Over 18 million kilogrammes of flue-cured tobacco worth $46,7 million has been sold at the auction floors at an average price of $2,61 since the opening of the floors last month in Zimbabwe. The figure represents a 39 percent increase compared to tobacco sold during the same period last year when 13 million kilogrammes were sold at an average price of $2,48. The average prices are up by five percent as quality tobacco starts to be delivered at a rate of one million kilogrammes daily.
The latest figures released by the Tobacco Industry and Marketing Board (TIMB) show that 243 356 bales of tobacco have been sold, while 19 000 bales being rejected.
Reasons for rejection included overweight, mouldy and badly handled tobacco. The highest price recorded was $6 per kilogramme. TIMB spokesperson Mr Isheunesu Moyo said as of Thursday last week, the figures had doubled that of the corresponding season.

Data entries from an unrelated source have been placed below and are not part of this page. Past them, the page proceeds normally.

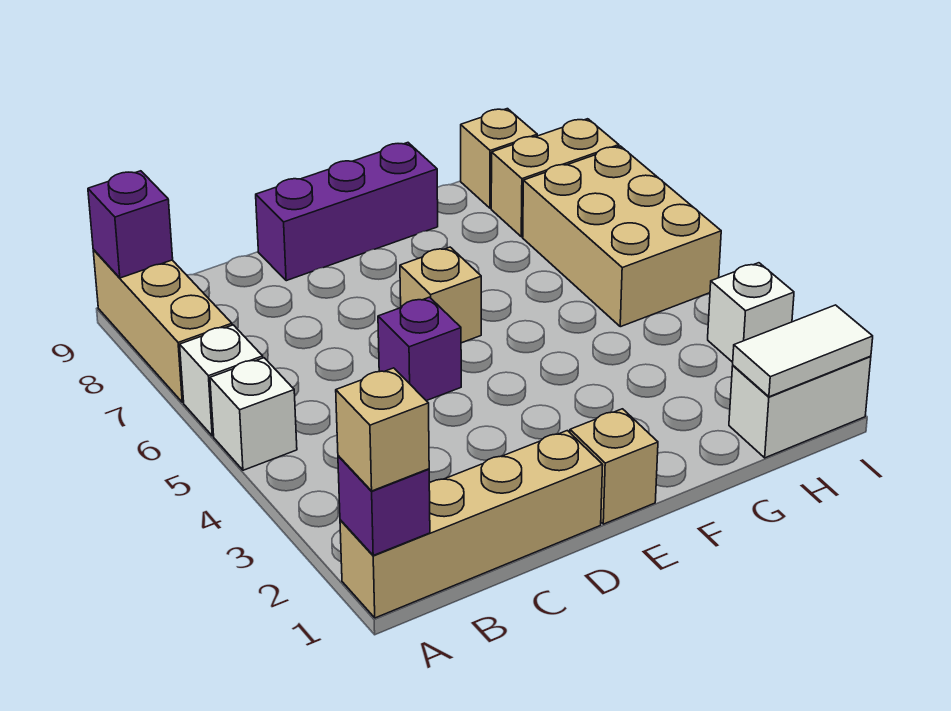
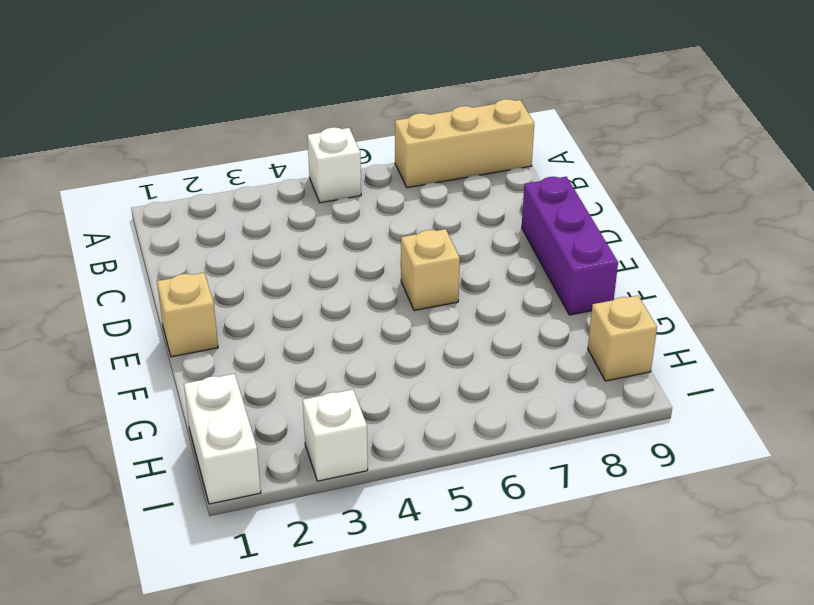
none -> tan brick A1:D1 level 1
none -> white brick A6 level 1
none -> purple brick D5 level 1

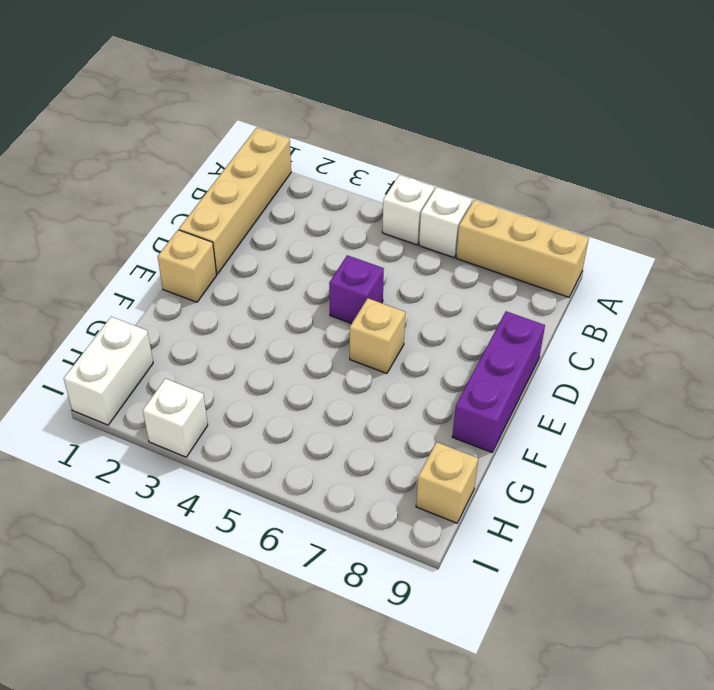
none -> tan brick H5:I7 level 1
none -> tan brick H8:I8 level 1
none -> purple brick A1 level 2

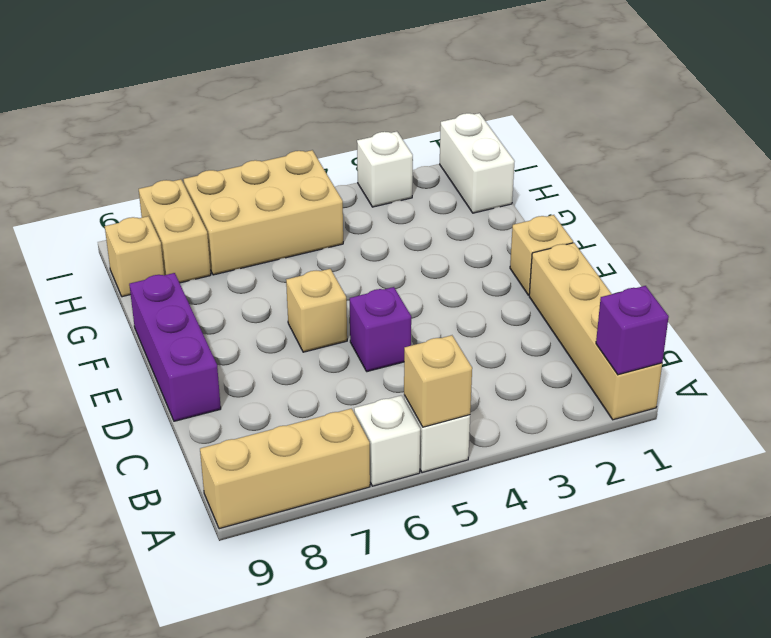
tan brick A5 level 2 -> tan brick A1 level 3
none -> purple brick A9 level 2
none -> white tile H1:I1 level 2

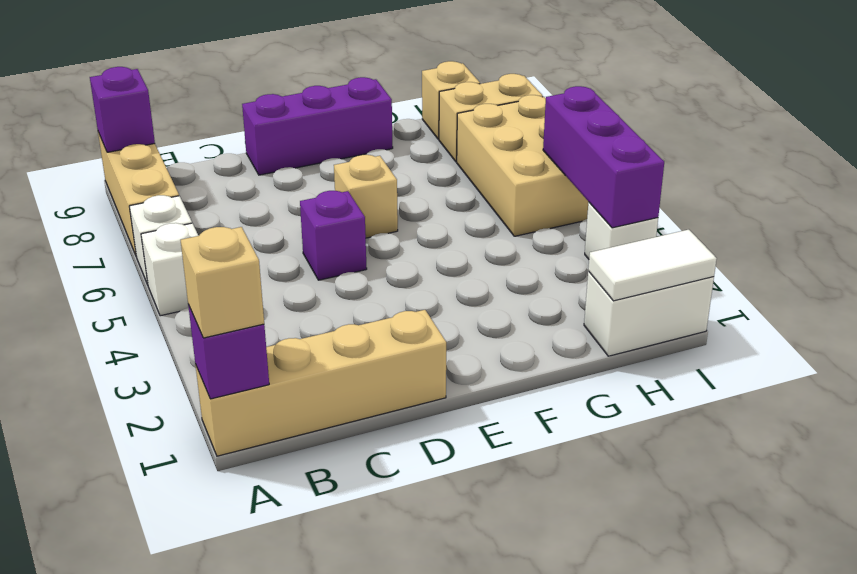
purple brick I3:I5 level 2 -> none
none -> tan brick E1 level 1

“2017 outputs are overwhelmingly high, we have good prices and high volumes of tobacco delivered as well as seasonal exports,” said Mr Moyo. This year’s marketing season opened with some farmers complaining over the new e-marketing system introduced by TIMB and the payment system, which required them to open bank accounts into which payments would be deposited rather than receiving spot cash at the floors as in previous years.
At least $800 million is likely to be earned by farmers this season.